CROSSING THE BORDER
Stephen and Jennie Allison have been taking a group of us from Mountain View across the border on the third Saturday of each month. We travel to a refugee shelter just across the border in the red light district of Zona Norte Tijuana. In and out in a few hours, we share a meal with the refugees, make friends and hear their stories. We give these kids who have fled their homes because of the threat of violence a chance to learn to skateboard and have some fun. The parents, likewise, get a break from the monotony of living packed into one large warehouse with tents, no work and nothing to do while they await their immigration hearings.
Their stories are heartbreaking. One women was there with her three children under seven years old. Their father had been killed because he wouldn’t join the cartels who run their town near Acapulco. Another woman with two small kids showed me the scars on her throat where her gangster boyfriend had cut her before she ran.

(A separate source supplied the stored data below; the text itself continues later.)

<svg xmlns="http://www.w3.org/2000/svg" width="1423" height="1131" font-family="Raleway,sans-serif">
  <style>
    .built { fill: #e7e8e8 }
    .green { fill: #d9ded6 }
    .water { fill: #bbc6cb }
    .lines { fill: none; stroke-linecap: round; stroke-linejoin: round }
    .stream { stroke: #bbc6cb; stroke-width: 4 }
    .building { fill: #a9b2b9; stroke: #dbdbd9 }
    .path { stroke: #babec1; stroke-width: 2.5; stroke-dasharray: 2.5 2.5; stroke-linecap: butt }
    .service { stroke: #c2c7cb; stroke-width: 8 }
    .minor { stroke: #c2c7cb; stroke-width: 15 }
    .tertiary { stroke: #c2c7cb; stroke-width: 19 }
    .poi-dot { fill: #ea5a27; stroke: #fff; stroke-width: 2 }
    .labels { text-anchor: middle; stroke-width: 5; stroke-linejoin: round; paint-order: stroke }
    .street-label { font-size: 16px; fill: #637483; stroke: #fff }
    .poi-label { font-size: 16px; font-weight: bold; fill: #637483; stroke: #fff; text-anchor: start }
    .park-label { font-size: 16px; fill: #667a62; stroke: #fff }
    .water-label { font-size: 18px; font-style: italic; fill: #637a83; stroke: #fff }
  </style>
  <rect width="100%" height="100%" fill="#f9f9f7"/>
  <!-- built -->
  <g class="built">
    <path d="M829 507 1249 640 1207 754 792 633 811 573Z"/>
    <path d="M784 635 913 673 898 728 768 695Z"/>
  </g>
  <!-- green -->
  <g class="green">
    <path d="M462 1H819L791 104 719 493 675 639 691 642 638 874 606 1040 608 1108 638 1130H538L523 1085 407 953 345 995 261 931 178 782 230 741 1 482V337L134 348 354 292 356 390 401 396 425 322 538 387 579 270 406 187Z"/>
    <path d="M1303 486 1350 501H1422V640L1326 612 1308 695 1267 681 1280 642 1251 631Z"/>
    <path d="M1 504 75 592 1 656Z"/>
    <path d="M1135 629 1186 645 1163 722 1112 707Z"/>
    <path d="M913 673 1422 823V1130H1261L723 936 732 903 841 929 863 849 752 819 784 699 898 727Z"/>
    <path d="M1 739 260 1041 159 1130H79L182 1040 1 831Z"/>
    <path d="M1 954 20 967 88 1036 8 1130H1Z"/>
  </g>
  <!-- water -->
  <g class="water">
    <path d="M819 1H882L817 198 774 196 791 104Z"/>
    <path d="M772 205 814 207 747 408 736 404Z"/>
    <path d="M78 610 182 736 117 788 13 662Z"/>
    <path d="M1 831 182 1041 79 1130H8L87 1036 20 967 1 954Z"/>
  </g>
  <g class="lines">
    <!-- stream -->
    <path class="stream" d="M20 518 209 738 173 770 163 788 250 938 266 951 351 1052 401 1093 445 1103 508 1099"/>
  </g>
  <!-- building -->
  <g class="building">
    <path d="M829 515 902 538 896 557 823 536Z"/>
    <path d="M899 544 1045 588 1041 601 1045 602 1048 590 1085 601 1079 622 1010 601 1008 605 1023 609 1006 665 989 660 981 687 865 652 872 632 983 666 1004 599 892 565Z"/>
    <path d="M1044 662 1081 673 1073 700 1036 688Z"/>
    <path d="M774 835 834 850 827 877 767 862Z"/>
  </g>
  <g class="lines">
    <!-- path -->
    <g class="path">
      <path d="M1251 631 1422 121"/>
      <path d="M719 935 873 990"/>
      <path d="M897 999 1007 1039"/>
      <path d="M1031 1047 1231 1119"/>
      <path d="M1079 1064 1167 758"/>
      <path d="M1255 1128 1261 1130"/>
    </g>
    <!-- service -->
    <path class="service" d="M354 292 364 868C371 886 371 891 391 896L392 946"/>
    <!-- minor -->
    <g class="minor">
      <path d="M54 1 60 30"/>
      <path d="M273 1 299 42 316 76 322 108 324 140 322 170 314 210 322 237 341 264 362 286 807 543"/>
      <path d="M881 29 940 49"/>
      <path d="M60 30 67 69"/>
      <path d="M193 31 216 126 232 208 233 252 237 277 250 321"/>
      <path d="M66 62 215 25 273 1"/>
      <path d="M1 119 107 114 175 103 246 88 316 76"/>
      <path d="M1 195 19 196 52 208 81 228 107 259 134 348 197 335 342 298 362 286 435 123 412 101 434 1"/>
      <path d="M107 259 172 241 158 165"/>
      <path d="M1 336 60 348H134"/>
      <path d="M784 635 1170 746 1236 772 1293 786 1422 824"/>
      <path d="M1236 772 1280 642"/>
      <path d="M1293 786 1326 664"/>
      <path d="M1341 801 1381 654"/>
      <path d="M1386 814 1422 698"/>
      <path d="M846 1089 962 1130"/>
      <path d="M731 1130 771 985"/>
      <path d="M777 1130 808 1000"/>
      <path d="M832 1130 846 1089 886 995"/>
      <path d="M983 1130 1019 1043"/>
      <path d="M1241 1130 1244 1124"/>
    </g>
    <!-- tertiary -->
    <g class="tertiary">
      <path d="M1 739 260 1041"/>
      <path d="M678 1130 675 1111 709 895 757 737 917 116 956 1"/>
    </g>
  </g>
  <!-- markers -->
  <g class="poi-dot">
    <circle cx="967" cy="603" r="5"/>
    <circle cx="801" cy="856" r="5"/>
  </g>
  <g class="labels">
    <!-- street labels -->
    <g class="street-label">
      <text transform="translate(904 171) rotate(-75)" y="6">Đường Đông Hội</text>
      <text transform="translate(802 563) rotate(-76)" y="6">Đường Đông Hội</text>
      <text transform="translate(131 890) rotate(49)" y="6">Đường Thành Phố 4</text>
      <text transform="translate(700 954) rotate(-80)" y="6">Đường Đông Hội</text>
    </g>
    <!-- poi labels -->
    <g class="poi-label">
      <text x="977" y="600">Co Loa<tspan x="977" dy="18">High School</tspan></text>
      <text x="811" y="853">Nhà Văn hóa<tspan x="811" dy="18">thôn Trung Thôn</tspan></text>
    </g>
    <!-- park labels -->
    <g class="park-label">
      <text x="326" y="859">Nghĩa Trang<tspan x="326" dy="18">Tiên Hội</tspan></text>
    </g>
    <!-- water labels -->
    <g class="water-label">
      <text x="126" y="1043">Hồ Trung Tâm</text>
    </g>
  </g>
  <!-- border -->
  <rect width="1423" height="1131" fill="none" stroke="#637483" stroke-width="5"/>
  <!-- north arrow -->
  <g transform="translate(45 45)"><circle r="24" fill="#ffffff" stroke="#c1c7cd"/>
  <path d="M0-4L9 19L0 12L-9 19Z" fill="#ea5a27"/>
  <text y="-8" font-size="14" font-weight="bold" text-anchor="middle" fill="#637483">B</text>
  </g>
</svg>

While running from gang violence does not technically qualify for refugee status, it is clear that all of these people are risking everything to immigrate to the United States because they are desperate.
Will You Cross the Border?
Crossing the border is valuable. For those of us who are more comfortable staying at home, it opens our eyes to the realities of our world. Very near to us is an international border that divides our country and all it stands for from our neighbor country. When we cross the border we do what those on the other side cannot do to extend a hand of friendship in the name of Jesus. Our world is enlarged, our perspective is enlightened and our compassion is awakened. Proximity breeds compassion. Compassion makes you more like Jesus.